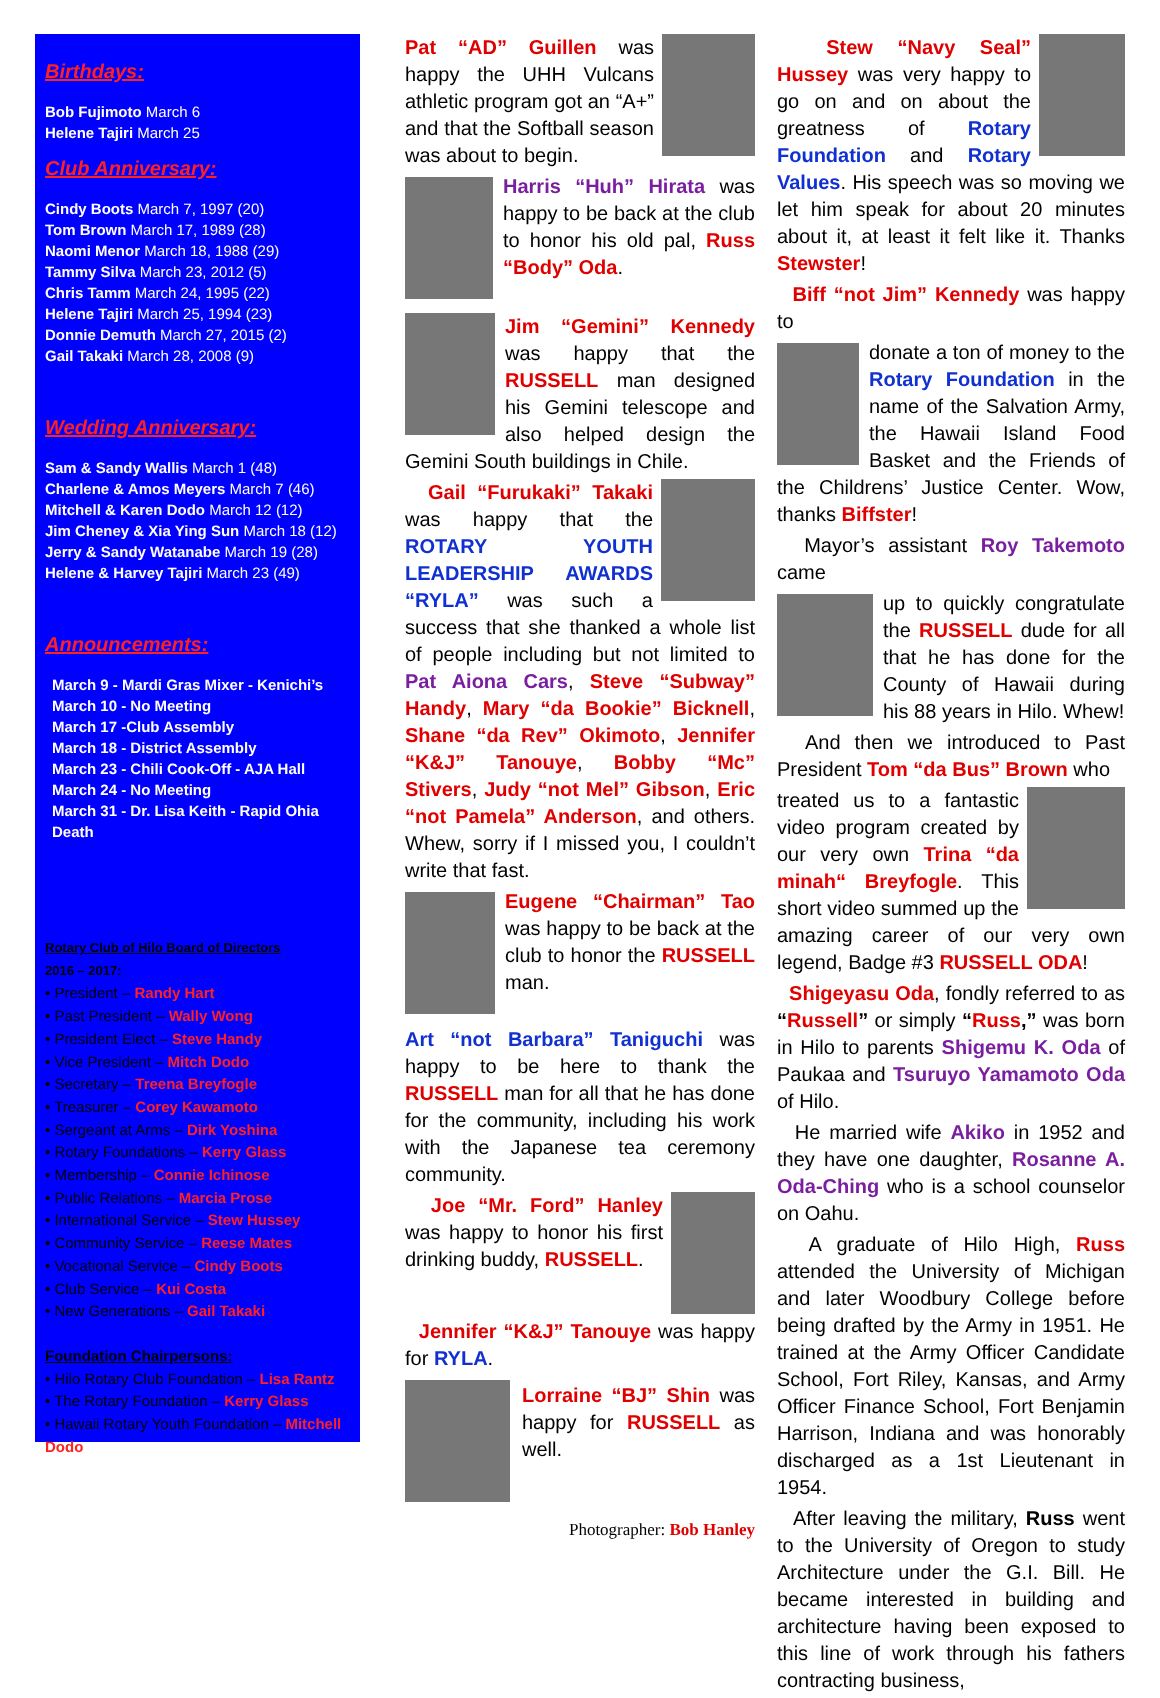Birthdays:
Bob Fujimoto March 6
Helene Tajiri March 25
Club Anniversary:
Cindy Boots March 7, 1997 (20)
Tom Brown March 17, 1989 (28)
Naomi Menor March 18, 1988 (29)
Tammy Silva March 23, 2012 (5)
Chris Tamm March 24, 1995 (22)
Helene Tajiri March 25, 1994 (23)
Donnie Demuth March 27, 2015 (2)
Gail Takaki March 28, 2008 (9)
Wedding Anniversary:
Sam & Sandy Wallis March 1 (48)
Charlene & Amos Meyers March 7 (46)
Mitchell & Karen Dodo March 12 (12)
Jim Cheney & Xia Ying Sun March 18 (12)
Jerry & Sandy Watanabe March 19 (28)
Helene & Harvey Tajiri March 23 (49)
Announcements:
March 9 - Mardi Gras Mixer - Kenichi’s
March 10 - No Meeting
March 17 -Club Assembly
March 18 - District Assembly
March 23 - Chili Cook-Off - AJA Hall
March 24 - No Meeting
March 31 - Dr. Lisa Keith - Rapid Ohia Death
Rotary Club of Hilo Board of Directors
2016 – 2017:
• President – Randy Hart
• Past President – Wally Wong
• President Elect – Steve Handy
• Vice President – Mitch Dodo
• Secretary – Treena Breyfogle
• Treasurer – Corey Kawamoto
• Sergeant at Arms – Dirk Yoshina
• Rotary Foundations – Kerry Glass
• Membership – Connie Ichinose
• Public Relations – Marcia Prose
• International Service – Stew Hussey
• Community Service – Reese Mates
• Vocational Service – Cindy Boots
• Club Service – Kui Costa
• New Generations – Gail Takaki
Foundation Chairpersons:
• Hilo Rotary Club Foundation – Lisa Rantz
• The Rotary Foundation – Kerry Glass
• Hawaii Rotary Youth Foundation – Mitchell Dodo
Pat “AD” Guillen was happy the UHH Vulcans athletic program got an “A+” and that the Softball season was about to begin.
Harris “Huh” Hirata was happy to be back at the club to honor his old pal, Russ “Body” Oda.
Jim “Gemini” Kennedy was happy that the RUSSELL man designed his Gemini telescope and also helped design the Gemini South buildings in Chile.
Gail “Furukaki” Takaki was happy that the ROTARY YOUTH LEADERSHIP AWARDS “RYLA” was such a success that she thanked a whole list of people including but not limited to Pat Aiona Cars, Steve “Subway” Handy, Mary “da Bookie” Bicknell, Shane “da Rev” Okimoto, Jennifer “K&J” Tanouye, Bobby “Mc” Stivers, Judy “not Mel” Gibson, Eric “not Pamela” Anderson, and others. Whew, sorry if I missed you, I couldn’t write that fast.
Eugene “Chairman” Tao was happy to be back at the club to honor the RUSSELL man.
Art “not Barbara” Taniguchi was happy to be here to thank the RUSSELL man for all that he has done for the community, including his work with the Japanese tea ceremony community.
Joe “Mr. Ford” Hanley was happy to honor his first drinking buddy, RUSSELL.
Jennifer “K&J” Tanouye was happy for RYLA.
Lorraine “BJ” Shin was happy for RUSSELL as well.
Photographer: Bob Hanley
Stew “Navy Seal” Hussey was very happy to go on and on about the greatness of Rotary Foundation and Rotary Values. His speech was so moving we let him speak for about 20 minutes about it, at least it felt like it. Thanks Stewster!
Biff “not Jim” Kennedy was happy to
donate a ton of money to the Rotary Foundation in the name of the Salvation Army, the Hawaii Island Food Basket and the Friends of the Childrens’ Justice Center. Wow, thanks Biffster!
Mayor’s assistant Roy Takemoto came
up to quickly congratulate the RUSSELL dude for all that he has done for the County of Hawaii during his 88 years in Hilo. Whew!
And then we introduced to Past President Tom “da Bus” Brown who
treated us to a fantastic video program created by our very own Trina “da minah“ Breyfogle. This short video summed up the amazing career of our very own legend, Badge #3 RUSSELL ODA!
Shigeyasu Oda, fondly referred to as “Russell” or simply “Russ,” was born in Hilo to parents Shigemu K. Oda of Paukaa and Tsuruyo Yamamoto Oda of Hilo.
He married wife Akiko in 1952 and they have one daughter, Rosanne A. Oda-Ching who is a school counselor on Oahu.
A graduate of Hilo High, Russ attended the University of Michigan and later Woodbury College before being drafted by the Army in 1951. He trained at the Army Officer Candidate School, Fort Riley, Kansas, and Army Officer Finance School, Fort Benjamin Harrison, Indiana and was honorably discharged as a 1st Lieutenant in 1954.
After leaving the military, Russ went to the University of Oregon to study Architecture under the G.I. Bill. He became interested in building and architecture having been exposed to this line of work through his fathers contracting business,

###

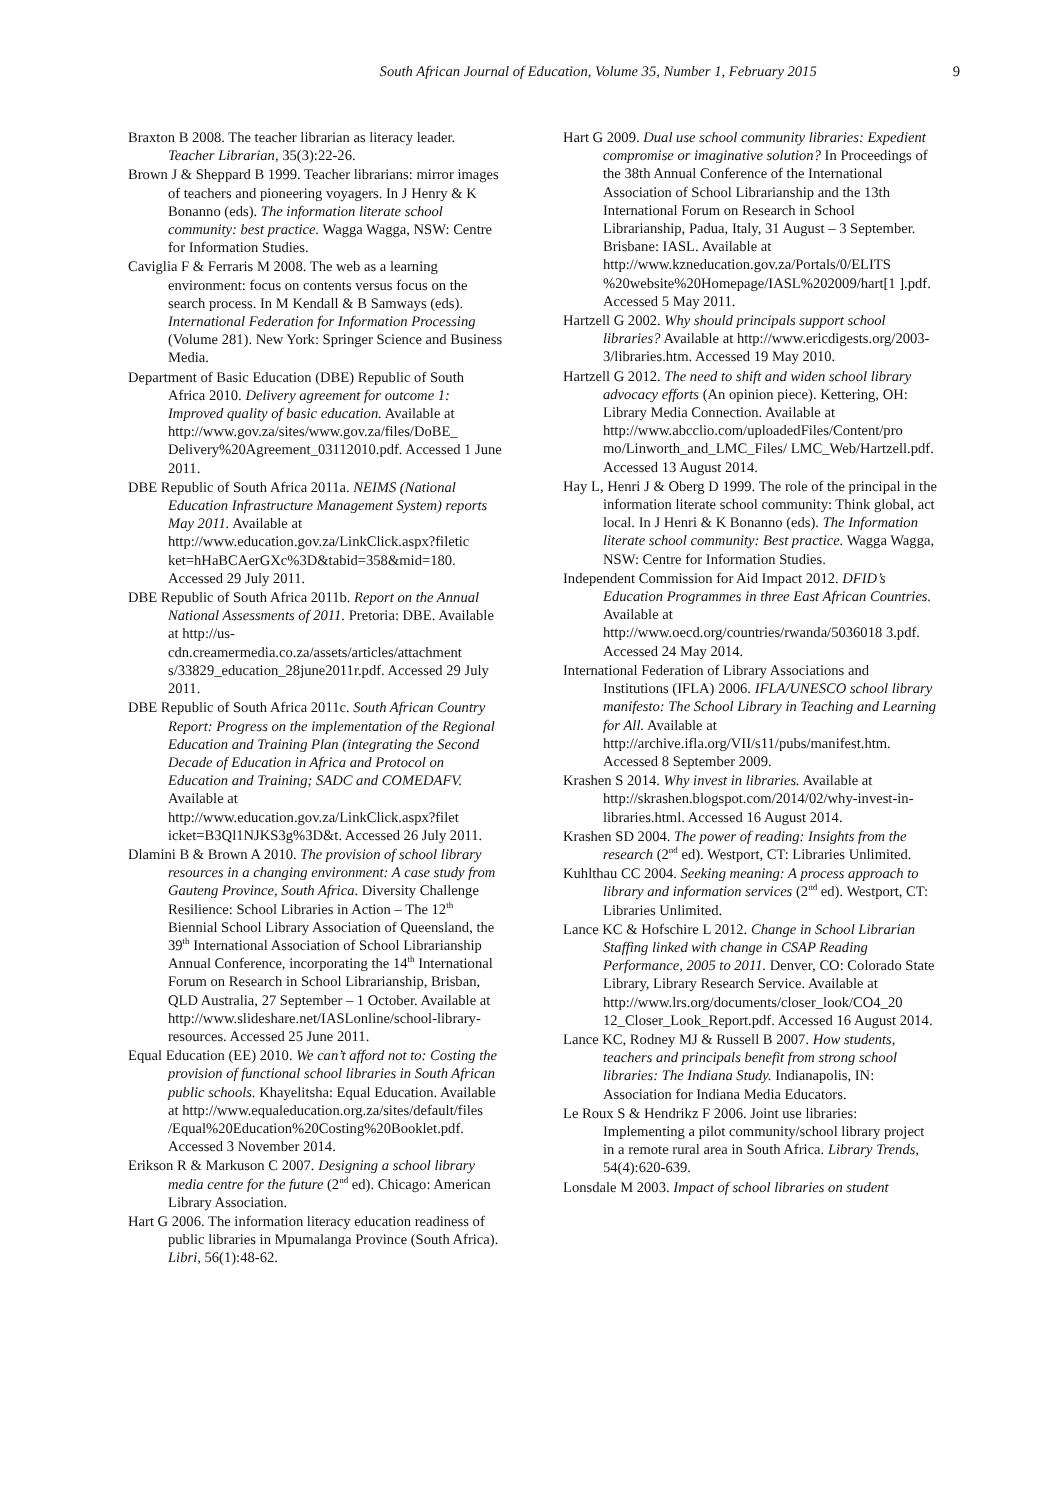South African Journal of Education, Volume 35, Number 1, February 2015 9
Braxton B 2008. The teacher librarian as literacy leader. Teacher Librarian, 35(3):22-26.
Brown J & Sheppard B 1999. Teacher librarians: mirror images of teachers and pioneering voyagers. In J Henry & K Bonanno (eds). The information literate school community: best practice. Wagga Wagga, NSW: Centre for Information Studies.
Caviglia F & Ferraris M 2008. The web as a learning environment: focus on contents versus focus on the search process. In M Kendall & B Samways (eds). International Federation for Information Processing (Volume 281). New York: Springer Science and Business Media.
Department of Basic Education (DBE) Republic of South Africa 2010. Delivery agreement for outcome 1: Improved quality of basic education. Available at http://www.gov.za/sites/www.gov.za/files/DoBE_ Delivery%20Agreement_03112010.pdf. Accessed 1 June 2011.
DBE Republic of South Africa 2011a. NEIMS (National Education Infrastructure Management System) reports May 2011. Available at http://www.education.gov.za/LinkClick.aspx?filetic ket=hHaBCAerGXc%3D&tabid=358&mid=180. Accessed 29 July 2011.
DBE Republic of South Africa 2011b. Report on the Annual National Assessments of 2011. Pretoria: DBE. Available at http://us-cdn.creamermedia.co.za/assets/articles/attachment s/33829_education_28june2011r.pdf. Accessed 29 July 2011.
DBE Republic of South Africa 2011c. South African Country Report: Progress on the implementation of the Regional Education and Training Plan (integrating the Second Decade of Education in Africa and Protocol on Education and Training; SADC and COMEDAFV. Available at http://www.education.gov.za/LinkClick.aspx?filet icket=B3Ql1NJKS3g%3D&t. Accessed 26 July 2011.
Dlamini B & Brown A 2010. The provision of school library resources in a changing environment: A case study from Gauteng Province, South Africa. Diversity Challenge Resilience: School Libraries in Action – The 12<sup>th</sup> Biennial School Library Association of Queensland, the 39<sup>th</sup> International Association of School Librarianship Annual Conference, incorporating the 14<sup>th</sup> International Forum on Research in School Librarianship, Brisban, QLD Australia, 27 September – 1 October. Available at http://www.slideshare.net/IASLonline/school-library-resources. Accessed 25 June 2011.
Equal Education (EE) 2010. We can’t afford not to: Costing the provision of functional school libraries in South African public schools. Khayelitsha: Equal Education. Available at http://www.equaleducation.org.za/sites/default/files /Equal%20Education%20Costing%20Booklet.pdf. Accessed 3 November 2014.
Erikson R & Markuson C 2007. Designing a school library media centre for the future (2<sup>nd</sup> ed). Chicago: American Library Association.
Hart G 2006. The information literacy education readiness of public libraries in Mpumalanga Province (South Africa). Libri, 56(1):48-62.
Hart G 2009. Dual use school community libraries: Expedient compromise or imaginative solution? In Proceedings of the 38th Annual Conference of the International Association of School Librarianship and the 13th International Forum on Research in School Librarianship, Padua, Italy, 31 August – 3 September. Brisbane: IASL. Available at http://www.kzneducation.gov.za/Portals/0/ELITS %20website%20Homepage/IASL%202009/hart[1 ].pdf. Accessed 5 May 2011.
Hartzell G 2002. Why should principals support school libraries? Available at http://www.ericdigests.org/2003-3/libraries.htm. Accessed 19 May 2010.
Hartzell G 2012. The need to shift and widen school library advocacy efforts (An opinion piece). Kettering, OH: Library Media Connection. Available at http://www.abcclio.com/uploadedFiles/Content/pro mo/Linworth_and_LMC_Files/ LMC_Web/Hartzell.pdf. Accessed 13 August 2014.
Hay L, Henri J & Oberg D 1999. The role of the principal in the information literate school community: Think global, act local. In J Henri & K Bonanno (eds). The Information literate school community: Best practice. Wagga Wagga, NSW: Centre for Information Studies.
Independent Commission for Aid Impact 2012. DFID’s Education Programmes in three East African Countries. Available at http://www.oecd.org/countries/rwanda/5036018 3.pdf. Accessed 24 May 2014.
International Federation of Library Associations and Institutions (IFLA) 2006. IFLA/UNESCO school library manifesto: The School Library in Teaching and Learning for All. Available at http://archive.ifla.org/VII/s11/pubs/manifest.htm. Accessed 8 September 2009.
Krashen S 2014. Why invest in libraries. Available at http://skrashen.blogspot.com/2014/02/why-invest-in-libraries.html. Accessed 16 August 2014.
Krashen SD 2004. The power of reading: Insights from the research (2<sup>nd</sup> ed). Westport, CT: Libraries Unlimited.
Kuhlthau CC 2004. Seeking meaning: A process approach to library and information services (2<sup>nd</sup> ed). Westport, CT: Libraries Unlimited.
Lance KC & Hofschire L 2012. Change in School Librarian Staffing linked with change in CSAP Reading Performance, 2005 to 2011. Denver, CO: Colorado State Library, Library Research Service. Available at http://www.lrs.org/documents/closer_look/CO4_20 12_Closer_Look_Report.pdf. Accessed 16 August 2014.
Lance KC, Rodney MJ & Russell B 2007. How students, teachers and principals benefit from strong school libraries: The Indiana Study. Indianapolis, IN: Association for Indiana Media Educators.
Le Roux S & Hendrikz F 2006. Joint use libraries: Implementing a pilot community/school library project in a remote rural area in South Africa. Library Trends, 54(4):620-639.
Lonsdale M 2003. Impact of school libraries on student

###

| WORK INSTRUCTIONS |
All lines in the data above from the one with "buildings in Chile." through the one with "Photographer: Bob Hanley" must be repeated exactly, and no others.

| ANSWER TO THIS PROBLEM |
Jim “Gemini” Kennedy was happy that the RUSSELL man designed his Gemini telescope and also helped design the Gemini South buildings in Chile.
Gail “Furukaki” Takaki was happy that the ROTARY YOUTH LEADERSHIP AWARDS “RYLA” was such a success that she thanked a whole list of people including but not limited to Pat Aiona Cars, Steve “Subway” Handy, Mary “da Bookie” Bicknell, Shane “da Rev” Okimoto, Jennifer “K&J” Tanouye, Bobby “Mc” Stivers, Judy “not Mel” Gibson, Eric “not Pamela” Anderson, and others. Whew, sorry if I missed you, I couldn’t write that fast.
Eugene “Chairman” Tao was happy to be back at the club to honor the RUSSELL man.
Art “not Barbara” Taniguchi was happy to be here to thank the RUSSELL man for all that he has done for the community, including his work with the Japanese tea ceremony community.
Joe “Mr. Ford” Hanley was happy to honor his first drinking buddy, RUSSELL.
Jennifer “K&J” Tanouye was happy for RYLA.
Lorraine “BJ” Shin was happy for RUSSELL as well.
Photographer: Bob Hanley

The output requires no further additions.